Thursday, August 18, 2011

The Attack of the GIANT Monster Pumpkins OR What to Do When Your Garden Doesn't Produce (Get it?)

Recently I ranted about pumpkins in my garden.  (See 'Various Sundry Stuff That I Feel Compelled...' of July 2011).  Long story short: Never allow your spouse and child to pick the seed packets for your undersized garden.
I should just post this in front of the garden for next spring.
Do I need to say this again?
Never, never do this.  It turns out badly.
This was one of the packets.  (There were at least ten.)  Although the pumpkin leaves attempted to take over the garden, the yard, and possibly the world, actual giant pumpkin production was limited to four.  (FOUR!)  Three of the big bad boys were targeted by insidious insects who believed that their need for pumpkin consumption was greater than our need for giant pumpkins to ooo-n-ahh over.  So we were left with this one:
I don't believe this pumpkin correlates well with the
pumpkin that is pictured on the seed packet.  (Upon close
inspection of the packet, it's my belief that that the child
in the picture is probably the shortest child alive and/or
something might have been photoshopped.  Just
my opinion.)  And in case anyone is being
silly, the pumpkin is the orange one in the above picture.
I've been studying the giant pumpkin seed packet and I think it's faulty advertising.  In fact, I think the advertising may be deliberately misleading.
This packet says it might grow pumpkins up to 400-500 pounds.  Hah!
I would have had to have a Miracle-Gro drip and a 24/7 guard out there
to protect from squirrels, slugs, things of unknown origin, and zombies.
(Zombies LOVE giant pumpkins.  Bet you didn't know that.)  ( I need
to go write a novella about zombies, right now.)  (I'm going to write
a zombie novella AND look up the word 'knowl' because it just
looks wrong.)
Oh, no!  I've broken out my bamboo pad!  This could be bad!
Oh, isn't it fun to cut and paste, even when you don't have
an X-acto knife?
Another tangent has just occurred.  Could be bad.
And I have burned Mellow, my sister's cat, again.  What does
this have to do with pumpkins?  Nothing, but it's funny.  Or at least
it is to me.
Here is another pumpkin that was grown in the patch.  It's an effed up pumpkin and it came from one of the non-giant pumpkin packages.  Apparently this pumpkin didn't know which way it's tail end was supposed to point so it curled up.  Doesn't this pumpkin kind of look like an alien?  (From Alien or Aliens?  Except orange?  Hmm.  Alien/pumpkin conspiracy.  Has that been done before?)
This looks really disgusting.
The cute part was that while I was
taking the picture Cressy stopped me
so she could give the pumpkin
bunny ears.  Haha.  Fooled the pumpkin.
It kind of looks like a peanut.  I think I was supposed to wait until it wasn't green anymore but insects were strolling by it and saying, "Hey, baby, you look good in orange," and "You aren't from around here, are you, honey?"

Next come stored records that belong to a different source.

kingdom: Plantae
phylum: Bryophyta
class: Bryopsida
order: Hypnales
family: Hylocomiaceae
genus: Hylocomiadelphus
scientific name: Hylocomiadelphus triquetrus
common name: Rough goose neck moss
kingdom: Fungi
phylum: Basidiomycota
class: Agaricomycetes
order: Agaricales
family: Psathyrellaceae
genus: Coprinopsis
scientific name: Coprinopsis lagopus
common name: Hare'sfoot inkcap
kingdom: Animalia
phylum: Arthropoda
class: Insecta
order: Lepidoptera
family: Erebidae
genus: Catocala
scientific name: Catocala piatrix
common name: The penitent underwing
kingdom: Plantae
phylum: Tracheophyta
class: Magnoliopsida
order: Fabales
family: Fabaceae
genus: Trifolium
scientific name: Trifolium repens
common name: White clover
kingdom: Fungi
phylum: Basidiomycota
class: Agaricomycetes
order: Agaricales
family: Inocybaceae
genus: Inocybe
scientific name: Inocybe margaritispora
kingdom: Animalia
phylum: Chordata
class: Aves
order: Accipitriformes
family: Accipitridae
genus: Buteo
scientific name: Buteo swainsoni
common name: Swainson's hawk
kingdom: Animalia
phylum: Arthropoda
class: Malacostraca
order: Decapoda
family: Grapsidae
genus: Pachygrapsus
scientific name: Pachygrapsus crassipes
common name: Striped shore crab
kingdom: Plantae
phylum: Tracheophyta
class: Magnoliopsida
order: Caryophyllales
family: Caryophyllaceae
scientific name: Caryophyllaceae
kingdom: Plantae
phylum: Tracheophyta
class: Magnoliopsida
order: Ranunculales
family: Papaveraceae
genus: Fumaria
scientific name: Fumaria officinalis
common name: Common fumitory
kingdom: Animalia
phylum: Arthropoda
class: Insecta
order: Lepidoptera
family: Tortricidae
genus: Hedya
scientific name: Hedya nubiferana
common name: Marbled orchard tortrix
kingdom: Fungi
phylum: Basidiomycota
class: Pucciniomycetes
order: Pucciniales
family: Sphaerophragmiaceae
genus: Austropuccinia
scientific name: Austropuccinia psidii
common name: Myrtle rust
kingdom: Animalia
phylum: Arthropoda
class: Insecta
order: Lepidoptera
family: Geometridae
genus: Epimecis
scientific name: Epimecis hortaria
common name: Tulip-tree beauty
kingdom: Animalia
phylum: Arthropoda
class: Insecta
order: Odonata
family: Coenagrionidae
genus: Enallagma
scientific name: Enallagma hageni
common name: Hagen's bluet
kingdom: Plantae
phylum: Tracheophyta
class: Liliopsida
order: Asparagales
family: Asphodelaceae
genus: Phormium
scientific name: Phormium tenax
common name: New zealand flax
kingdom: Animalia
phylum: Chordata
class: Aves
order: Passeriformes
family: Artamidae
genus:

This train of thought makes me want to tell a pumpkin related story.  So here goes.  Once upon a time there was a sad and lonely pumpkin with a weird butt.
Oh, this is going to be bad.  Very, very bad.
So a fairy godmother came by and wanted to change the pumpkin into a neat-mosquito carriage for a girl who was going to be a princess for the evening.
But hold up.  The pumpkin didn't want to be anyone's bitch.
The pumpkin decided to get involved.  It became empowered and then got a makeover.  Later it came in third on Dancing With the Stars.  Then it wrote its memoirs.

The End.

See.  Even pumpkins with weird butts get a happily-ever-after.

That's my world.

2 comments:

Author R. Mac Wheeler said...

If you ever rename your blog, consider "Confessions of a Mildly Demented Woman"

;O)

--Mac

Carwoo said...

Only mildly? Come on, it's at least tremendously demented.